● **Problem requirements**:
Print the lines that run from the line with "0: 752.5 -> 753.9" to the line with "0.2011: 768.5 -> 771.1", keeping both end lines, exactly as they appear in the entries below, and nothing else.

● **Given data**:
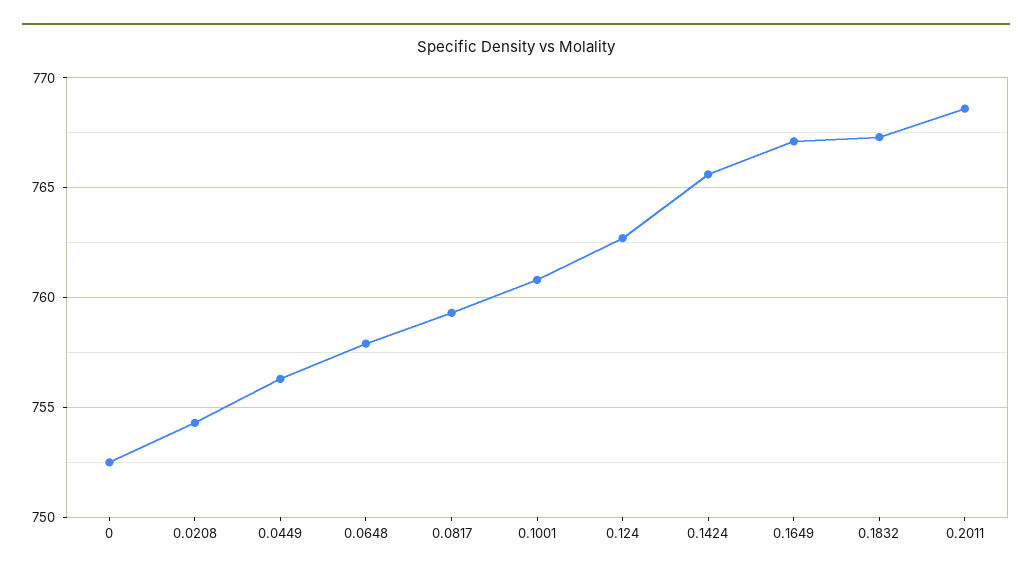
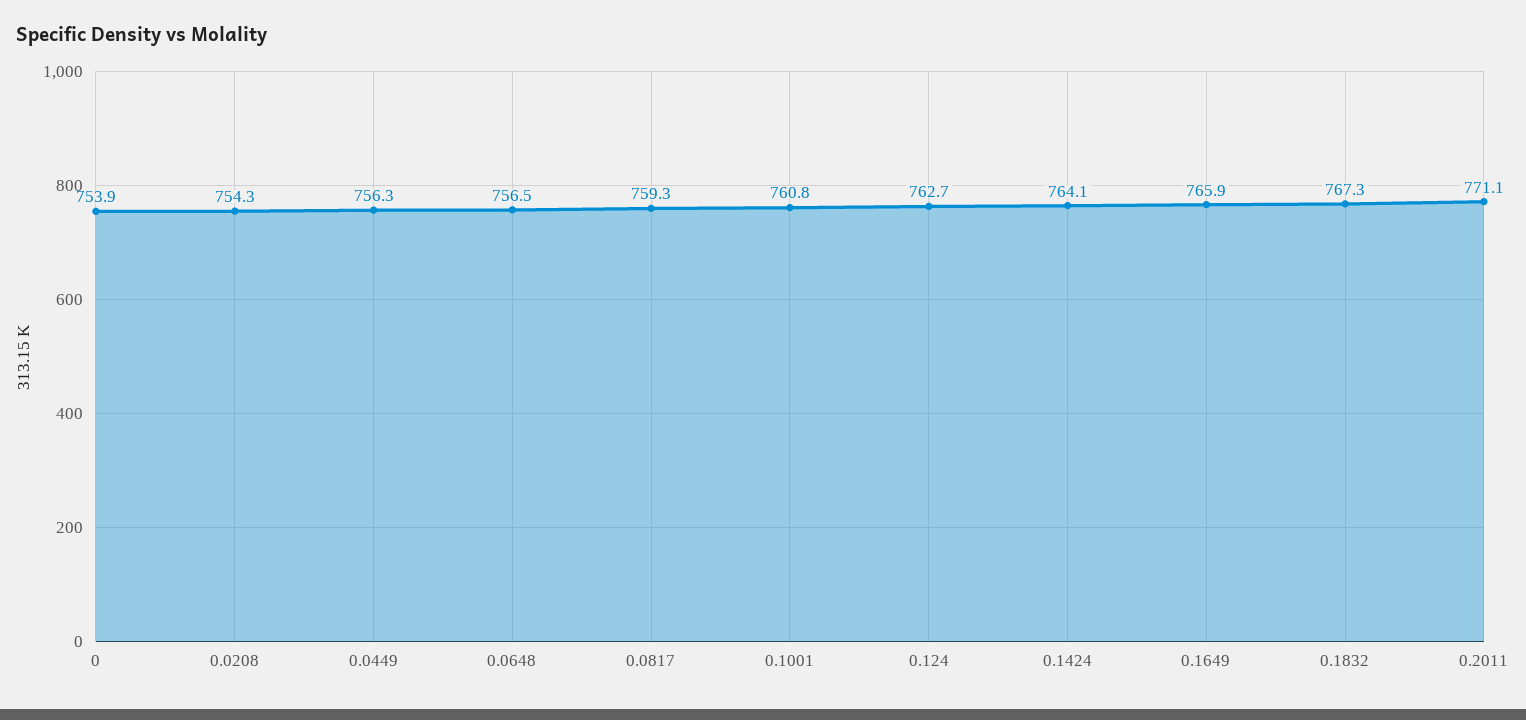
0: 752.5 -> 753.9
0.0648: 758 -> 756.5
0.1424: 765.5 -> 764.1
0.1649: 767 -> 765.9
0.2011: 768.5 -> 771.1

--

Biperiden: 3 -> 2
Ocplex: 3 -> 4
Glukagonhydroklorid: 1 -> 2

● **Answer to the problem**:
0: 752.5 -> 753.9
0.0648: 758 -> 756.5
0.1424: 765.5 -> 764.1
0.1649: 767 -> 765.9
0.2011: 768.5 -> 771.1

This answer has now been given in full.